Who wants to be a Billionaire?

Quote from mind:

first i wanted to write a critical post on this probability, because i thought it is misguiding. but i did a small monte carlo first and came to the result that it is a very significant fact that is very different from random. strange.

I think there's a simple reason for this, with the majority of smart money trading at open, emotional people will have pleanty of room to enter in bad places
 
Quote from rgelite:

Sure it is. Not identical, of course, which is why I used the word "similar." Because both...

1. Use a simple trend following TA.
2. Limit bet size.
3. Add bets as the market moves in the trade's favor.
4. Have strict exit rules, including those limiting losses.
5. Incorporate the power of diversification to maximize gain.

Similar. Not identical. Having similarly useful principles. :)

Actually in this regard you are right. It is some what similar. However the 5 points you outline are really common to all mechanical systems.

I was comparing the basic use of an MA based strategy in two time frames to a break out strategy using one time frame.

Runningbear
 
Quote from Runningbear:

Actually in this regard you are right. It is some what similar. However the 5 points you outline are really common to all mechanical systems.

I was comparing the basic use of an MA based strategy in two time frames to a break out strategy using one time frame.

Runningbear

Yeah, I"m no expert but I thought the Turtle method is a Donchian type of breakout, which has very little to do with a MA cross method.
 
I think it's in the money management..

how he sizes the position is interesting.

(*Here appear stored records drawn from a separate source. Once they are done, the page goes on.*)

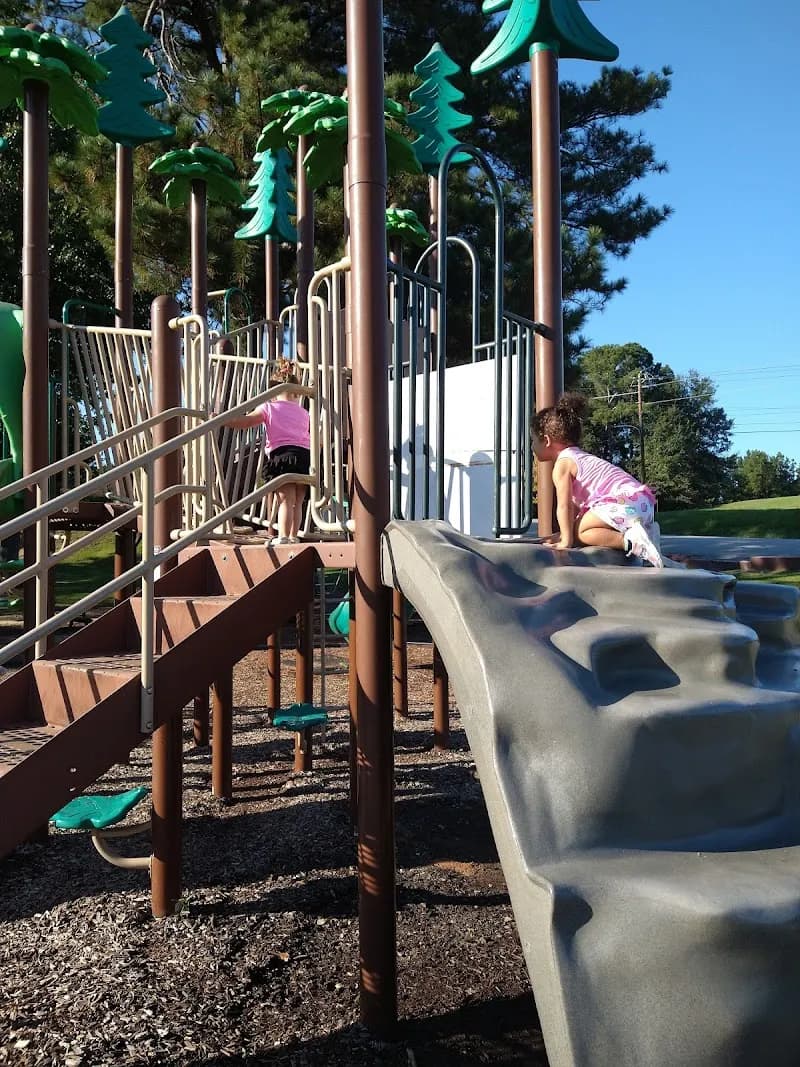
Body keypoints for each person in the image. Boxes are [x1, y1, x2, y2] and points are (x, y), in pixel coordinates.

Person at [531, 392, 664, 567]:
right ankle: (648, 534)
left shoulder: (562, 464)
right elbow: (578, 513)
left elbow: (565, 506)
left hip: (625, 503)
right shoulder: (579, 457)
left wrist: (567, 541)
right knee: (578, 529)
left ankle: (633, 542)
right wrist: (564, 533)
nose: (532, 446)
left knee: (580, 533)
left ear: (546, 440)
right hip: (640, 502)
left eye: (533, 440)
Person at [224, 360, 311, 545]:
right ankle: (294, 535)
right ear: (297, 391)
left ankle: (283, 537)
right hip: (304, 456)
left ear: (272, 392)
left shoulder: (269, 408)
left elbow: (245, 422)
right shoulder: (303, 412)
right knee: (298, 500)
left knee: (285, 500)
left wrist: (224, 420)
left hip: (282, 455)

there are hundreds of cta that uses Ma crossover but
there is only one JH

I suggest we do some test on this..
 
>1. Use a simple trend following TA.
>2. Limit bet size.
>3. Add bets as the market moves in the trade's favor.
>4. Have strict exit rules, including those limiting losses.
>5. Incorporate the power of diversification to maximize gain.

RunningBear:
>However the 5 points you outline are really common
>to all mechanical systems.

Wow, that's an overstatement...I've got mechanical systems that use as few as one of those(#4).

JB
 
OK, here's one over looked secret to John Henry's or any other successful money managers success like Soros or Paul Tudor Jones, its the ability to attract (OPM) other peoples money!

Yeah a good track record compounding your money over many years might make you a multi millionaire. But compounding other peoples money and earning the standard management and performance fees of 2%/20% on hundreds of millions or billions of dollars, now that's where your net worth will take off!

John Henry was very fortunate early on in his trading career that his broker Dean Witter like his returns and ask him to manage some of their money. Soon he was "marketing" his track record to other firms retail clients like Prudential, Smith Barney and Merrill Lynch, and as they say, the rest is history!

A famous money manager said to me, "If you can consistently earn 30% annual returns and keep your monthly drawdowns below 10%, then the money will find you."